BPM modeling as easy as a spreadsheet

It seems that spreadsheets are coming to everyone's mind at the moment. I used them as an illustration in a post about the potential use of lightweight integration(mashups) in corporate environments. Many business processes are run on Excel, which reflects a need in the organization for business users to create 'applications'.

David Ogren (and almost simultaneously it seems Keith Swenson at Fujitsu) put a new twist on the use of the spreadsheet, comparing their uptake to how BPM usage could evolve over time. Although the initial reason for Excel use is simplicity, the ability for a user to grow their skills and therefore refine a long running spreadsheet really provides the continuous improvement that many businesses seek in their processes.

In the future David, and commentators like Jesper Joergensen at BEA see that the much of the value of BPM comes from the ability for business users to model and refine their processes as their skills improve, much the same as they would refine a spreadsheet. The value that comes from the actual automation of the process by the process engine is assumed - any vendor can provide a scalable workflow engine that pushes cases around according to a business user's process design, right? The important piece and the essence of BPM is putting a design tool in front of the business user.

At the same time David correctly notes that

No one wants a compliance spreadsheet that works most of the the time or a order tracking BPM process that works most of the time.

This is a key point and implicitly hits why spreadsheets and BPM are different. In the past I have attempted to evangelize to customers why workflow tools that can rapidly deploy business processes should be used to replace many of the spreadsheets that pretend to provide internal control in the organization. Although this got nodding heads, there was little uptake in the idea.

My opposition to spreadsheets was this: they rarely have the strong IT review, versioning and deployment processes attached to them that typical applications do, nor can they really enforce very much when used as task lists for business processes.

In their defense it is likely though that the spreadsheets do not get used repeatably - by this I mean that the process they represent does not get run multiple times per day.

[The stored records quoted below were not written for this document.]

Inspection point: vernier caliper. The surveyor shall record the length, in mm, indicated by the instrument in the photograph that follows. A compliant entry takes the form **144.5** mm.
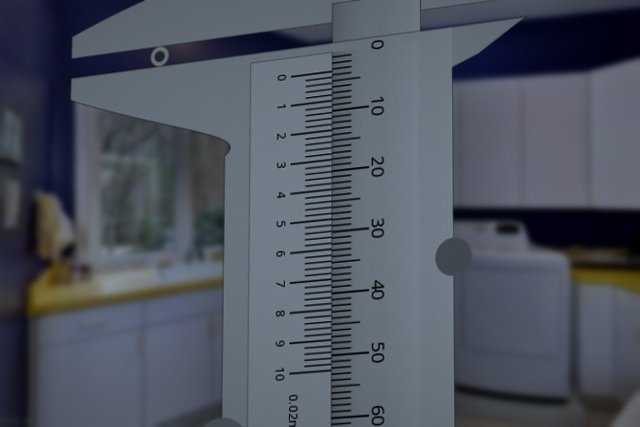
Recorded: **3.4** mm
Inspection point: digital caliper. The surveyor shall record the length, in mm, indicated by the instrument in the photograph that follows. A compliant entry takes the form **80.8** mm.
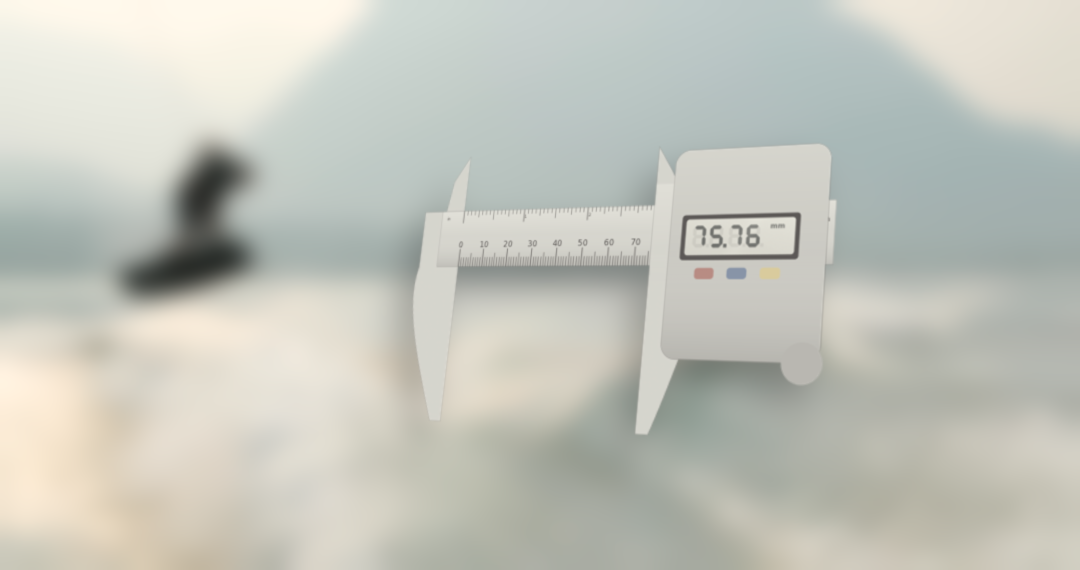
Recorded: **75.76** mm
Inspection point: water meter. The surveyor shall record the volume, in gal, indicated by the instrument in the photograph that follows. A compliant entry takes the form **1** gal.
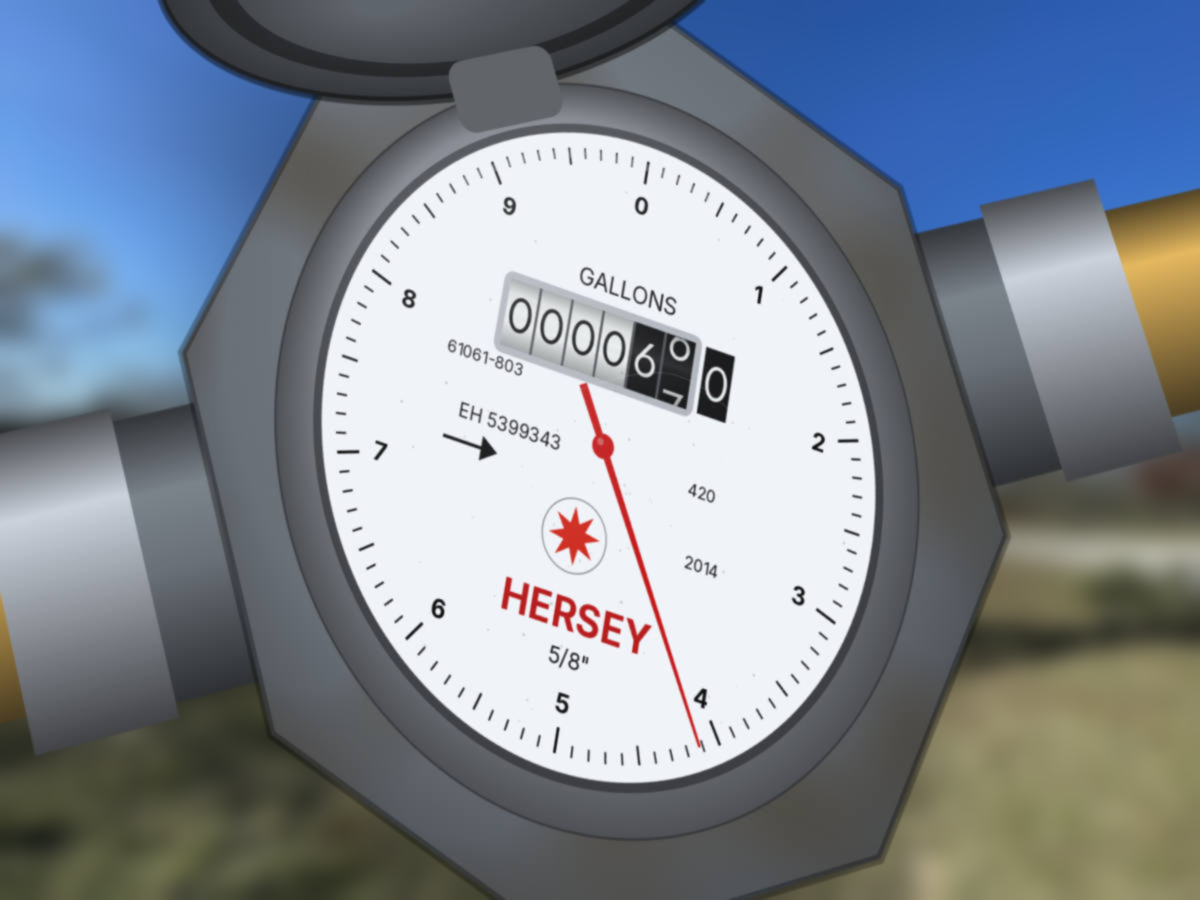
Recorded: **664.1** gal
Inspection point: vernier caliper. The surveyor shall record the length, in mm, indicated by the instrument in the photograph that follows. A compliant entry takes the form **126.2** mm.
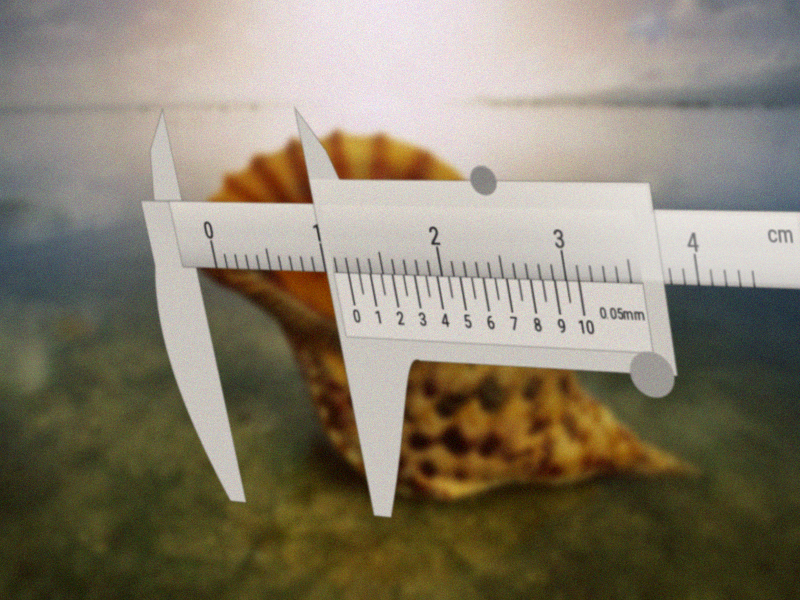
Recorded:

In the scenario where a spreadsheet is being used to represent a business process and assist in decision making it is exactly this flexibility and low volume usage that sets it apart from BPM - the user needs and values the flexibility to change the spreadsheet 'mid-process', and is there to sanity check the result.

I agree with Keith and David that business users will refine their skills over time to enable them to implement more of the deeper functionality that BPM offers with less assistance from IT. And this is where I believe the similarity with spreadsheets should end. As I discussed in Right tool for the job BPM is ideally suited to business processes that do not need to change too often or those where the process needs to be documented and audited for SOX purposes (meaning that it must not change). Applying BPM to replace some of the spreadsheets representing processes in an organization, as I previously touted, may in some scenarios provide significant value and control.

Unfortunately in other scenarios BPM will appear so restrictive that the business user will not bother to refine his or her skills to solve the problem as suggested above, but will just abandon use of the tool for Excel, something familiar and flexible. It may take some time for business users to get to a point where they can select when and when not to use BPM.